Heckuva job on energy policy, Dick!

Tuesday, March 24, 2009
By Alan Bisbort

It seems much longer ago than eight years that Dick Cheney was scolding his fellow Americans for demanding higher conservation standards and more alternative and sustainable energy sources. Conservation, the vice president imperiously told us, was merely "a sign of personal virtue," not a basis for a "sound" national policy. Any attempt to curtail the nation's profligate consumption of finite resources was, he implied, at odds with our national exceptionalism. It was God's will that we consume more, not less, than other nations, that we build and buy bigger cars, that we widen and increase highways. Public transportation? Expanded train networks? Green buildings? Screw 'em!

Instead, our policy was "Drill, baby, drill!" This brilliant strategy, reprised for the McCain-Palin campaign, was built upon the sandy foundation of secret meetings in the White House with the CEOs of the oil, gas, coal and timber companies. These czars were part of an "energy task force" that dictated the policy that has now reached a dead end. Among this secret society — whose names were only released after a six-year legal battle that, at one point, reached the Supreme Court — was Kenneth Lay. No wonder they wanted to keep their criminal enterprises hidden!

As the Washington Post put it at the time, "The list of participants' names and when they met with administration officials provides a clearer picture of the task force's priorities and bolsters previous reports that the review leaned heavily on oil and gas companies and on trade groups — many of them big contributors to the Bush campaign and the Republican Party." A clearer picture, indeed.

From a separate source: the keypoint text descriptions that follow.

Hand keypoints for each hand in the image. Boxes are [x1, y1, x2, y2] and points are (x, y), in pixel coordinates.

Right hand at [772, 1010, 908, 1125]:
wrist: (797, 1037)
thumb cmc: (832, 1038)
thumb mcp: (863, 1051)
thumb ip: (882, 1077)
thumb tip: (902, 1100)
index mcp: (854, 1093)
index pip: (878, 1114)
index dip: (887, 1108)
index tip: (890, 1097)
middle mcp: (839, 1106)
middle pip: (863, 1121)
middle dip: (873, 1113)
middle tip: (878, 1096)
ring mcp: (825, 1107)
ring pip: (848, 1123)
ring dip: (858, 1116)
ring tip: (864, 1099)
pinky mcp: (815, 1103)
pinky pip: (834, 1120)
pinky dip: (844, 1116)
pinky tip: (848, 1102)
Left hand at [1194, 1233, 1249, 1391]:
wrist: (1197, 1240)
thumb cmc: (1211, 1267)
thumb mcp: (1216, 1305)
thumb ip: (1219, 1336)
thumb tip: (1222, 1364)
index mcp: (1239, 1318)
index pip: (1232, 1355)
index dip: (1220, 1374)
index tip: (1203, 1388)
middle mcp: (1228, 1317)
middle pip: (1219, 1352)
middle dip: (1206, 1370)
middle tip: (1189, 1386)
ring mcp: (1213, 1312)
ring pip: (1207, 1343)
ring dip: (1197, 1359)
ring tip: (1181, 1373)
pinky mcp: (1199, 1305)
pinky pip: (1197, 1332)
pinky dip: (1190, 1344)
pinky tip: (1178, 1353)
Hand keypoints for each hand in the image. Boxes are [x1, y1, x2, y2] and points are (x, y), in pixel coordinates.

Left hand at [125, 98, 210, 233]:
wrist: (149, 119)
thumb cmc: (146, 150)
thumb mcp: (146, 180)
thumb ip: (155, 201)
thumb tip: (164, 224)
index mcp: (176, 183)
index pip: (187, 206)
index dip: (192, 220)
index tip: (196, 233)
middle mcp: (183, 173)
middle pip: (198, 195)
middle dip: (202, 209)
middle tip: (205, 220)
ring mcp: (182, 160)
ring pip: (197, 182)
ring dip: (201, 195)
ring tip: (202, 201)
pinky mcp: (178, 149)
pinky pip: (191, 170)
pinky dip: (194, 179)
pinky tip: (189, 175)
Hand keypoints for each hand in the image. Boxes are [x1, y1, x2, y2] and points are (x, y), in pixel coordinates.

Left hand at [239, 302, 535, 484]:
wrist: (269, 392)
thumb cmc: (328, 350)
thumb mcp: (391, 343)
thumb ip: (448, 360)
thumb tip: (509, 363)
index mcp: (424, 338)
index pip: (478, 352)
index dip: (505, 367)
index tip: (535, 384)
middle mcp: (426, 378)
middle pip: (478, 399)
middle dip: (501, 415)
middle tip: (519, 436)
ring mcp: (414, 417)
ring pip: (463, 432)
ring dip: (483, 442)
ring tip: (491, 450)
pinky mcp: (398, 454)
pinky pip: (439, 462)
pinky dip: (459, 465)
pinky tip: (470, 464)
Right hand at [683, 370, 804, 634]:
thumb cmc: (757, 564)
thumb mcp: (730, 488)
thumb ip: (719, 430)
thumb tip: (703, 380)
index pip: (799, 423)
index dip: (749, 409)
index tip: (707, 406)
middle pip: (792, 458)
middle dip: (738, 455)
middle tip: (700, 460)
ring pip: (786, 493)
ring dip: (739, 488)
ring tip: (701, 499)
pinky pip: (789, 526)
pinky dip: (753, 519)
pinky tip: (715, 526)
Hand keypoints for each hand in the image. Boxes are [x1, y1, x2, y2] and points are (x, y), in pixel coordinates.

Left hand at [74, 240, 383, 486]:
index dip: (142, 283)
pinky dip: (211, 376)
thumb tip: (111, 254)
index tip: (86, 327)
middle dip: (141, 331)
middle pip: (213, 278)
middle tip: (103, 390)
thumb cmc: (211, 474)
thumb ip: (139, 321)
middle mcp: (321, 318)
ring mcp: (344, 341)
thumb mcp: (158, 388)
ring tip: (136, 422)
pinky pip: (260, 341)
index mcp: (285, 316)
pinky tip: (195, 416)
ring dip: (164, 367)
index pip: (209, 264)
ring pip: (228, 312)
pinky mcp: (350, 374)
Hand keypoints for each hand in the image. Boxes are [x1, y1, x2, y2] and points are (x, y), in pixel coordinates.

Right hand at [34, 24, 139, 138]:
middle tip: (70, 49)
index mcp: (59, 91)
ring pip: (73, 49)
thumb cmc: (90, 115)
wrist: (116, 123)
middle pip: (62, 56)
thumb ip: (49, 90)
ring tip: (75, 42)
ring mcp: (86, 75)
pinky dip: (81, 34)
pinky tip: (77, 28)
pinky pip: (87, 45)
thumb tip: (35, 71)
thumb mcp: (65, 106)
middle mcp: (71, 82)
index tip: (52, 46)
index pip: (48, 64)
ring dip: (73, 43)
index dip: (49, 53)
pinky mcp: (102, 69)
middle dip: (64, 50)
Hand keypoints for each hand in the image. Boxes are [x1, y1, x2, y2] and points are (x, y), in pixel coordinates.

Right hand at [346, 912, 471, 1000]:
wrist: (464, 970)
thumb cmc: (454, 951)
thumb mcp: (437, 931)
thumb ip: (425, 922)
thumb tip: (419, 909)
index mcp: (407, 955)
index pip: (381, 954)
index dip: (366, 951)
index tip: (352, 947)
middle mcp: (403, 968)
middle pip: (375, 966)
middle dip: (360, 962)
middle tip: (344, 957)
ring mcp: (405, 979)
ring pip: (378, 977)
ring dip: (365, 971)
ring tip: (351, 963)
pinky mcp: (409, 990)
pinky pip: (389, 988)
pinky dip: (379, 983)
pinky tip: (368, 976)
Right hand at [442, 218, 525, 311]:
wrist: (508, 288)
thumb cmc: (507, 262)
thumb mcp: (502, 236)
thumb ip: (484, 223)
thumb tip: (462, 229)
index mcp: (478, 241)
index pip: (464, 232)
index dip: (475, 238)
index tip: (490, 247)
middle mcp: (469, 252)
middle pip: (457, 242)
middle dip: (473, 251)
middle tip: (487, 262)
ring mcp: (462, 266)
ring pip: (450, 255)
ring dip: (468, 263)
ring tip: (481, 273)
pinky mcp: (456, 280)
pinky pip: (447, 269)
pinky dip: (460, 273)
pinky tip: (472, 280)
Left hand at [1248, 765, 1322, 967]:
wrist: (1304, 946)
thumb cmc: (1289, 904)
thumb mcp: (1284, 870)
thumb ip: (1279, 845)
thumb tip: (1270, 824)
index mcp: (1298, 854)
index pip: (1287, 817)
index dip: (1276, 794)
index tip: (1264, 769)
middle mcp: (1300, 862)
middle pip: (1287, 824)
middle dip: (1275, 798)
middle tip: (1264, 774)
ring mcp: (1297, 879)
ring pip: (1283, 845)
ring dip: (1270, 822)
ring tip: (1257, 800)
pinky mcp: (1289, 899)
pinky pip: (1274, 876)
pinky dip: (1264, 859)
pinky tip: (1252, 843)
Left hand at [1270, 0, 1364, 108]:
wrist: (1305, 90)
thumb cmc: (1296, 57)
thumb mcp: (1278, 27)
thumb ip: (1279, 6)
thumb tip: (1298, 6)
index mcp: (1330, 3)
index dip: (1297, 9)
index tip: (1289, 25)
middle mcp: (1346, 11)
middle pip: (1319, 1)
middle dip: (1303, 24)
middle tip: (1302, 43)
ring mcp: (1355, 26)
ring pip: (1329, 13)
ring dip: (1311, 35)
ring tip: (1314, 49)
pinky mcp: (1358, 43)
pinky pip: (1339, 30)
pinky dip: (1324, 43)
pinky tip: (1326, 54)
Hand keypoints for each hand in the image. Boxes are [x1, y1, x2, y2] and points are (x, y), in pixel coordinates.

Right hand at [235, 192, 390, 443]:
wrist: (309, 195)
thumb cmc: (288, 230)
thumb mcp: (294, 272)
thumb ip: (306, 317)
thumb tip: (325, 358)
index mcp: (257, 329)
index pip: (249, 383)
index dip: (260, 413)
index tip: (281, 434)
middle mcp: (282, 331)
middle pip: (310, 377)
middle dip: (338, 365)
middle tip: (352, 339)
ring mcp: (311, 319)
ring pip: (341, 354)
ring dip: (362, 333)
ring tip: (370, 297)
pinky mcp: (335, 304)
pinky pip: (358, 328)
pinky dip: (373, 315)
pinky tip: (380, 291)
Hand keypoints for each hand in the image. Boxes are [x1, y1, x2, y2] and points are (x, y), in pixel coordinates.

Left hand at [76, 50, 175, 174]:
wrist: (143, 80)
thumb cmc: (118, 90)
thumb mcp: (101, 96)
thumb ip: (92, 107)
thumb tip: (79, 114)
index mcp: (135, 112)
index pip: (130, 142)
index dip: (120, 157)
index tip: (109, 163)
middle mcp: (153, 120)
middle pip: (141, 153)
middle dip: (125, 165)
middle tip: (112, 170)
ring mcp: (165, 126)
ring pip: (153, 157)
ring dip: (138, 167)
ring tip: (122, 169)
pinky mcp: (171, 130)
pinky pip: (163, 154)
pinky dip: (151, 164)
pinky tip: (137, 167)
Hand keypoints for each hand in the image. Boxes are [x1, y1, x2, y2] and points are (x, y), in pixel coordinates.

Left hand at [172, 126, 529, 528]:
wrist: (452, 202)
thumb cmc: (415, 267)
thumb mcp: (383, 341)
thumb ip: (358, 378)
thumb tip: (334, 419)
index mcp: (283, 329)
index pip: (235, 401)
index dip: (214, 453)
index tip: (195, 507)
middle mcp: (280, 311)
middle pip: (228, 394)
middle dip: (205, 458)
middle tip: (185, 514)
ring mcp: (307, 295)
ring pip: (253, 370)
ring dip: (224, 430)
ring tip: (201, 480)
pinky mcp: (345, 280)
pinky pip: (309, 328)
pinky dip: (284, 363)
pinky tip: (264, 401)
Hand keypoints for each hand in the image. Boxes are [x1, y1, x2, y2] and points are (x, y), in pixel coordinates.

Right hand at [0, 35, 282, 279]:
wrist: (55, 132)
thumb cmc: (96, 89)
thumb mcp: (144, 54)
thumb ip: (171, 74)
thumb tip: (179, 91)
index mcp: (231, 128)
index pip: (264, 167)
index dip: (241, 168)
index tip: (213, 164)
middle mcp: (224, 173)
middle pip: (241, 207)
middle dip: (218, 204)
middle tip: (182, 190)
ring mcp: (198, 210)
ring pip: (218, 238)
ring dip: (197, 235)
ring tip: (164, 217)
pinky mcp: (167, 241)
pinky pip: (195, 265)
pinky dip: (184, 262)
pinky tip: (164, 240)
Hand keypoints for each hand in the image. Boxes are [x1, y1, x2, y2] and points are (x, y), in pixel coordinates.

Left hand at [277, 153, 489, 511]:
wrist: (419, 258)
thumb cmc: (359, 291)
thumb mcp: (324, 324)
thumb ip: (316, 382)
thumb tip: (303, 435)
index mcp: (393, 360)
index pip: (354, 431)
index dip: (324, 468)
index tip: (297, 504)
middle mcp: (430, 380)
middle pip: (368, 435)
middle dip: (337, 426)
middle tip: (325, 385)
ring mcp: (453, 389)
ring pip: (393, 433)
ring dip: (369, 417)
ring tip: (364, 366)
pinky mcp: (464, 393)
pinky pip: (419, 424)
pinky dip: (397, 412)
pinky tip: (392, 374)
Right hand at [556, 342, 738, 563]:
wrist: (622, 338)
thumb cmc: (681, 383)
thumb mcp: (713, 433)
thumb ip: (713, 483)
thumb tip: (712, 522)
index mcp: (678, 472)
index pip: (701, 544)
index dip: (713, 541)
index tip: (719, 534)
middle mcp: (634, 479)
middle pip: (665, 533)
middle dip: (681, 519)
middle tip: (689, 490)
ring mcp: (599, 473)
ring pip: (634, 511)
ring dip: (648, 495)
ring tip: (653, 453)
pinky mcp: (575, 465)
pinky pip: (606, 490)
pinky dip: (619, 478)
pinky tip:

Because of the opposition of a few retrograde Republicans like Cheney, efficiency and environmental oversight were not bases for our energy policy. That failure has now put the U.S. eight years behind the rest of the world. A clearer picture of this can be seen in Yale's Environmental Performance Index (EPI), which grades 149 participating nations on how well they are doing through multi-dimensional statistical indicators that include energy efficiency and sustainability. In 2008 — the most recent EPI — the U.S. slipped from 28th to 39th place, passed by Albania, Croatia, Malaysia and Slovenia.